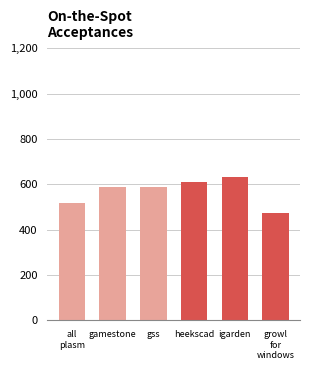

What is the change in value from gss to heekscad?

+25.0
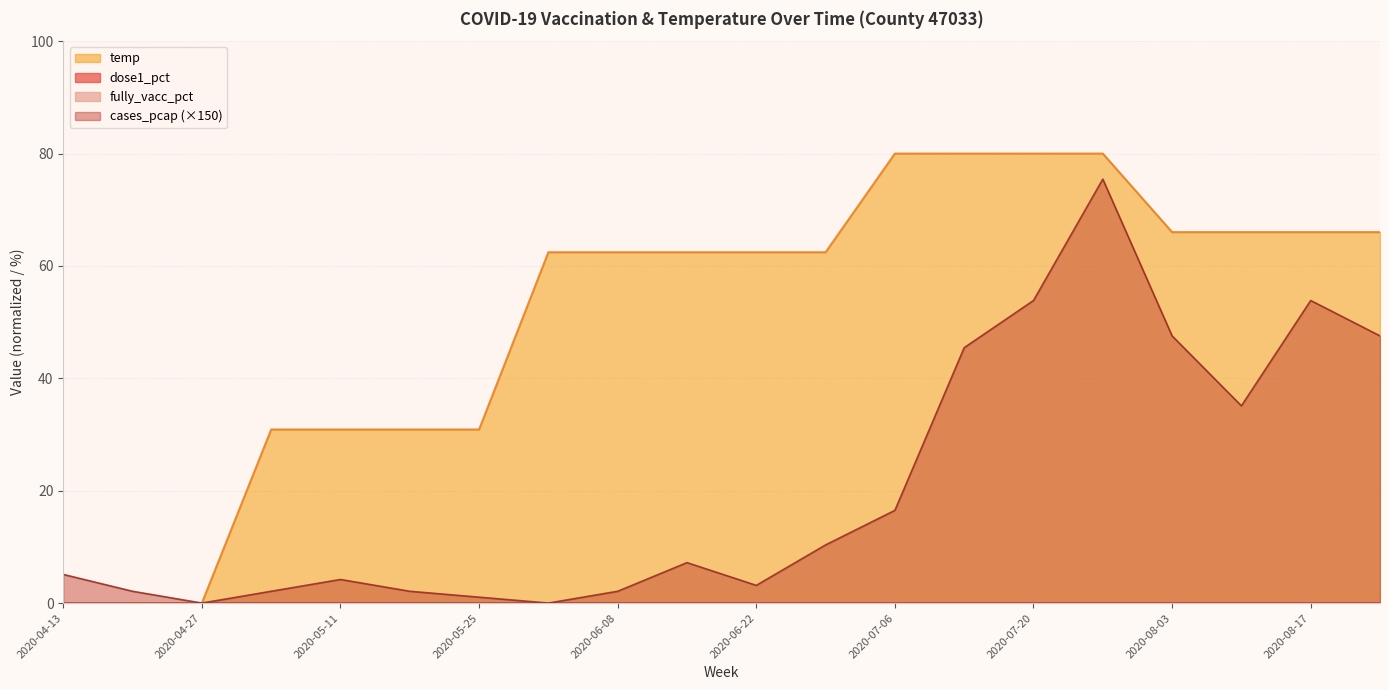

Which series has the largest total across all categories?

temp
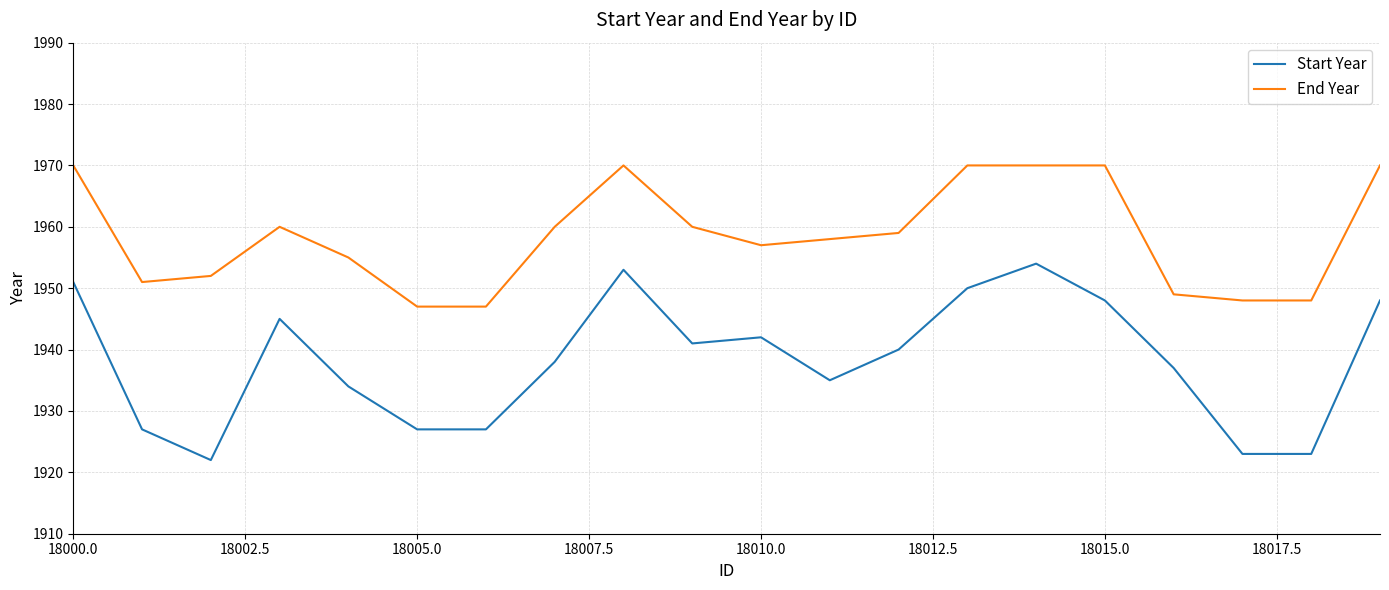

What is the average value of the End Year series?

1959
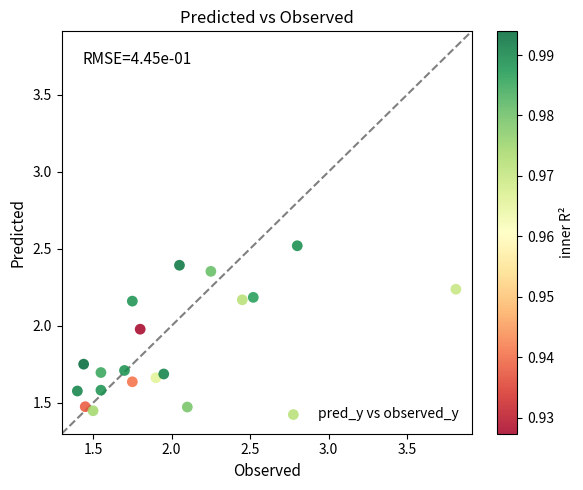

What is the range of Y values (max minus min)?

1.1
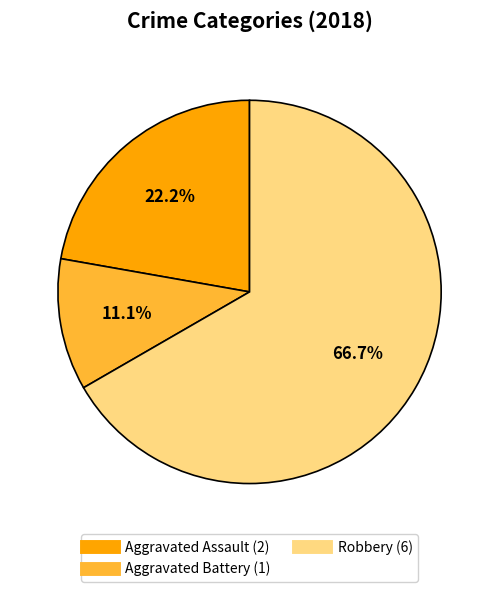

Is there a majority slice in this chart?

Yes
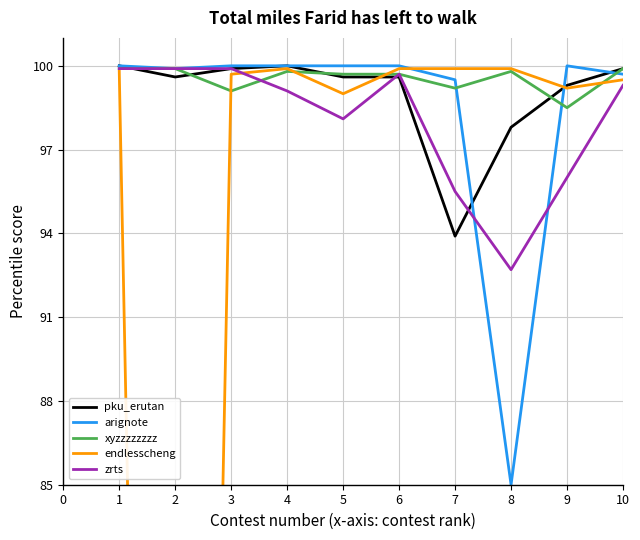

True or false: pku_erutan has a value of 34.3 at 7.

False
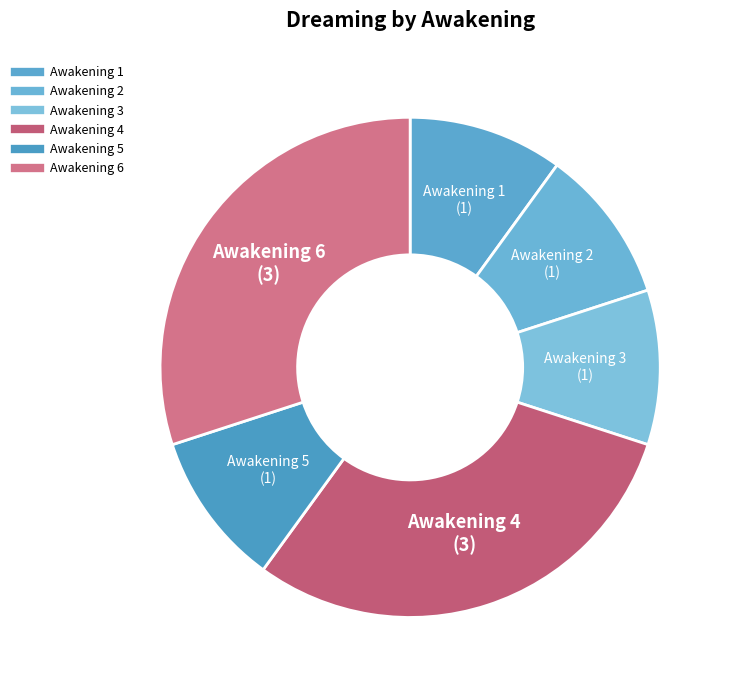

What is the smallest slice in the pie chart?

Awakening 1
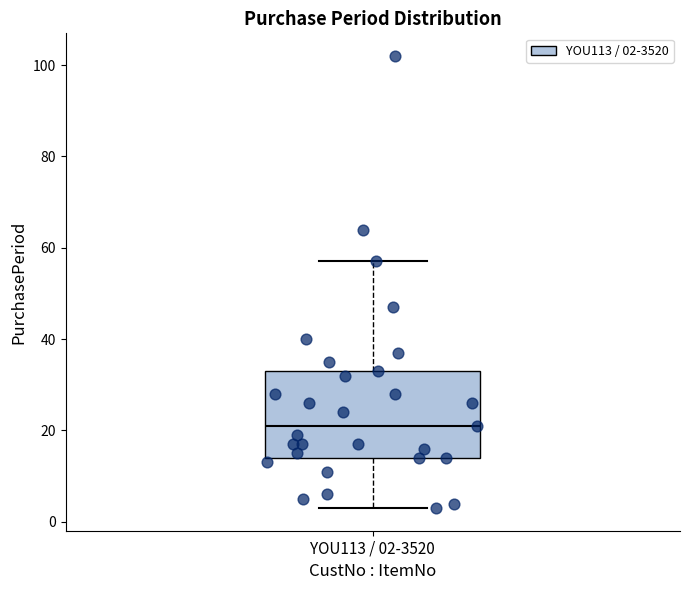

Transcribe this box plot: give where the median line is, the range the box spans, and where the two whiskers end, as read against the y-axis. The values are not printed on the chart, so give them approximately, as read against the axis.

median 22, box 14 to 34, whiskers 4 to 58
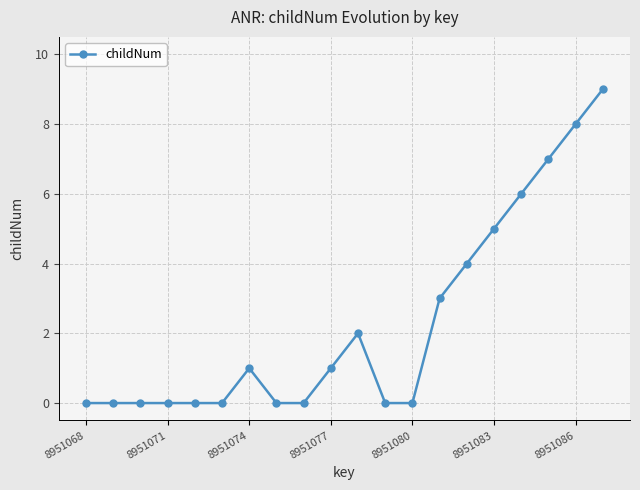

True or false: the data has more than 1 interior local peaks.

True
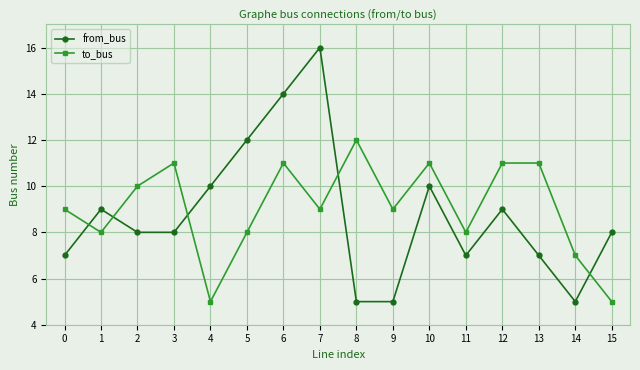

How many to_bus values are between 8 and 11?

12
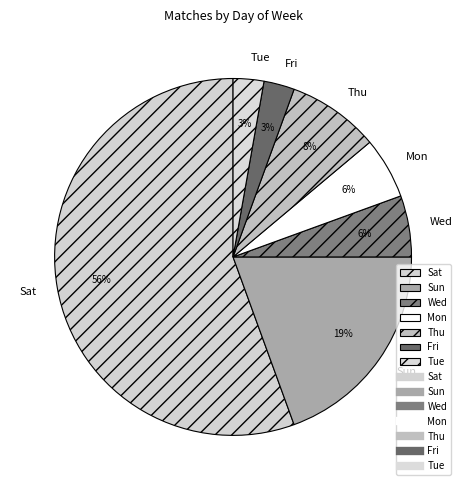

Is it true that Wed is 1% of the pie?

False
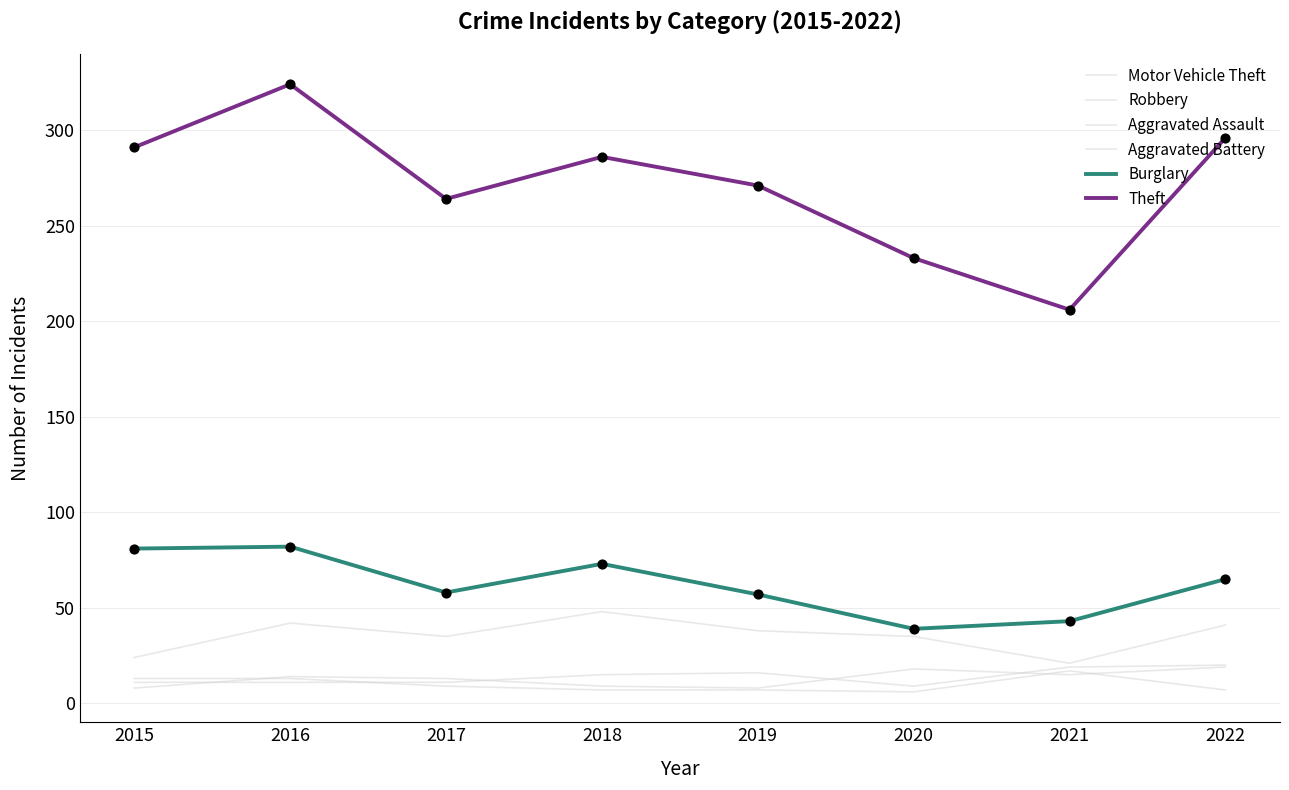

How many lines are shown in the chart?

6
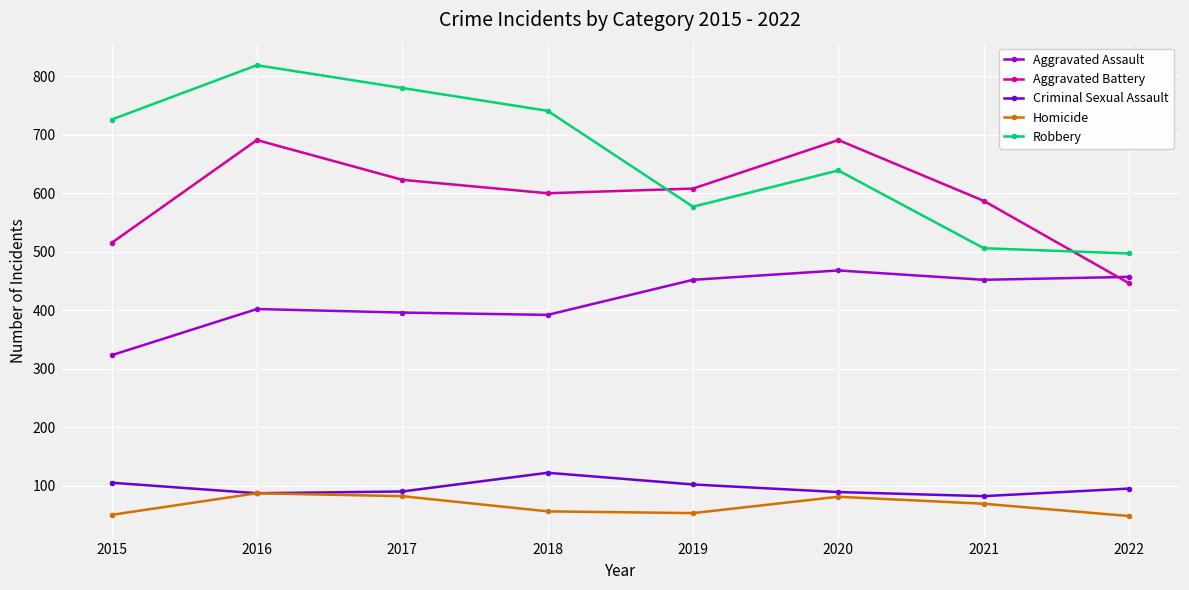

What value does the Aggravated Assault series have at 2018?

392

:: Task item ::
Reproduce all of the records above line for line, leaving out the pictures.

:: Answer space ::
What is the change in value from gss to heekscad?

+25.0

Which series has the largest total across all categories?

temp

What is the average value of the End Year series?

1959

What is the range of Y values (max minus min)?

1.1

Is there a majority slice in this chart?

Yes

True or false: pku_erutan has a value of 34.3 at 7.

False

What is the smallest slice in the pie chart?

Awakening 1

Transcribe this box plot: give where the median line is, the range the box spans, and where the two whiskers end, as read against the y-axis. The values are not printed on the chart, so give them approximately, as read against the axis.

median 22, box 14 to 34, whiskers 4 to 58

True or false: the data has more than 1 interior local peaks.

True

How many to_bus values are between 8 and 11?

12

Is it true that Wed is 1% of the pie?

False

How many lines are shown in the chart?

6

What value does the Aggravated Assault series have at 2018?

392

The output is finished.